1989, Iman prend du temps pour elle et profite de sa jeune retraite. David Bowie, lui, est alors en tournée. Souvent seul après ses concerts, il fait de la peine à son staff, notamment son coiffeur personnel qui l’invite à dîner pour son anniversaire dans un restaurant à Los Angeles. Il appelle une amie, Iman pour le rejoindre.

Dialna - Iman Bowie
Iman et David Bowie
(DR)

Sans le savoir, ces deux là vont se retrouver dans un blind date organisé. Bowie est foudroyé par la présence d’Iman et elle comprend vite qu’elle va vivre une belle histoire ! « Ma rencontre avec David m’a confortée dans cette idée qu’il existe une destinée pour chacun de nous », a-t-elle raconté par la suite. Pour elle, Bowie a arrêté de boire et a changé littéralement sa façon de vivre. Iman et David vont vivre une des plus belles histoires d’amour qui soit et vont s’épauler dans leurs projets respectifs.

Dialna - Iman Bowie
Iman et David Bowie
©Herb Ritts

 

Au début des années 90, Iman, toujours sur la côte ouest se transforme en chimiste, et mélange fonds de teint, pigments, et fait les essais sur son propre visage. Avec son appareil photo polaroïd, elle se prend elle-même en photo et compare ses résultats pour trouver ce qui convient le mieux à sa carnation. Elle prépare tranquillement sa ligne Iman Beauty. En 1994, elle lance officiellement sa gamme de cosmétiques pour peaux noires, Iman Cosmetics. Elle va alors contrôler tout le processus de création. La nouvelle femme d’affaires va remplacer la model avec brio. Le succès est alors au rendez-vous ! Aujourd’hui la marque existe toujours et une ligne de vêtements s’est ajoutée à son empire.

Dialna - Iman Bowie
Iman Cosmetics (DR)

Malgré les succès qu’elle a connu, Iman reste très attachée à sa religion et tient à honorer toutes les semaines le principe de la « Sadaqa » (l’aumône chez les musulmans). Elle prépare et sert des repas pour les enfants démunis de sa ville. Elle ne comprend pas comment dans un pays si riche comme les États-Unis, des enfants peuvent souffrir de malnutrition.
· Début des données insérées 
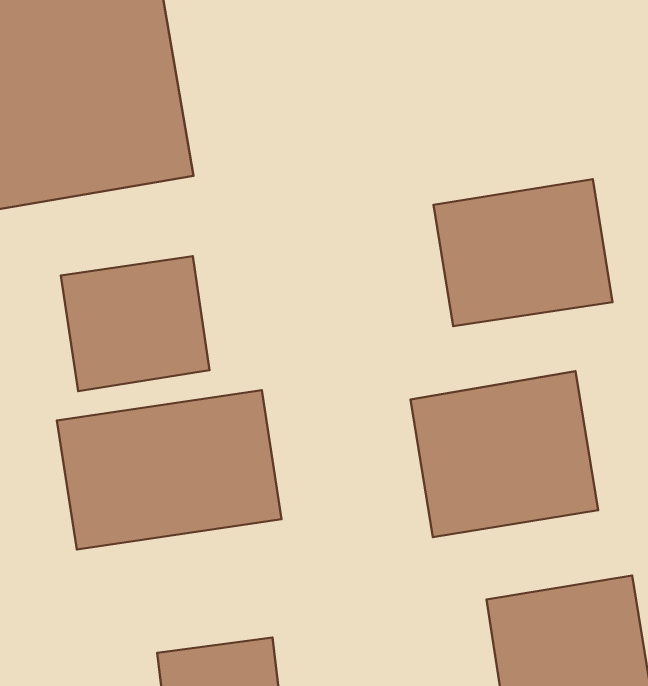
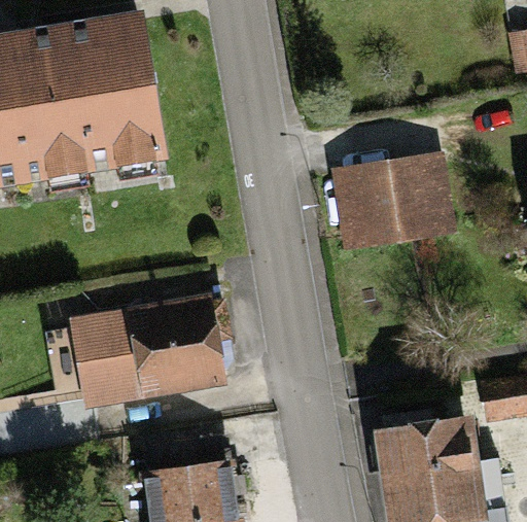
building: [61,256,210,391] -> none
building: [411,371,598,537] -> none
Iman a aidé beaucoup d’organisations féministes notamment sur le sort des petites filles en Afrique, mais ne veut être affiliée à aucune structures.

Dialna - Iman Bowie
Iman Cosmetics (DR)

Un engagement politique qui dépasse la beauté

Son intégrité ne semble pas être qu’une façade. En 2004, elle rompt le contrat publicitaire qui la liait avec la société De Beers du groupe LVMH. Elle dénonçait ainsi la politique d’extraction diamantaire qui amène le gouvernement du Botswana à déplacer les populations autochtones du Bushmen. 
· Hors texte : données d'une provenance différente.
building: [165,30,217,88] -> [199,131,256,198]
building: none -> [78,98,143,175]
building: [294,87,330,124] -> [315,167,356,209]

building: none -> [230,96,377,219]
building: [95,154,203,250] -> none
En 2012, le New York Times publie un article sur la white supremacy des podiums de mode, « The Nonblond  leading the blond ». Cette année là, aucune femme non blanche n’avait défilé en Europe. Iman monte alors au créneau avec ses deux amies, Naomi Campbell etc, en s’invitant sur les plateaux télé pour mettre en lumière cette discrimination honteuse ! Iman évoque des marques comme Céline qui ont recruté 0 femmes noire et / ou racisée ! La marque lui répond par interview interposé en déclarant que ces modèles ne sont pas « adaptées » à cette marque ! Iman surenchérit par le boycott pur et simple : « Si ces femmes noires ne sont pas adaptées à votre marque, alors mon argent ne l’est pas non plus pour acheter vos sacs ! » Iman comprend que la consommation est aussi un pouvoir et invite chacun.e à acheter chez des marques qui recrutent des personnes qui nous ressemblent.

Dialna - Iman Bowie
Iman (DR)

Faire un article complet sur Iman est juste impossible tellement cette personne est hyperactive, riche, intelligente et charismatique. Aujourd’hui cette femme d’affaire, mère, belle-mère et grand mère aime profiter de ses proches, de sa maison, de son business et faire le bien autour d’elle !  « Je conseille à la jeune génération de trouver votre tribu. Soyez plus fort ensemble, ne laissez jamais personne vous dire que vous n’êtes pas assez. Vous avez en vous une puissance inestimable. Car dans cette société rien ne va changer si vous n’activez pas le changement »

Le titre de reine lui va si bien. Dans le royaume Dialna, Iman trône dans notre coeur. Notre amour pour elle est inconditionnel et éternel ! waanu ku jecel nahay Iimane weligiis.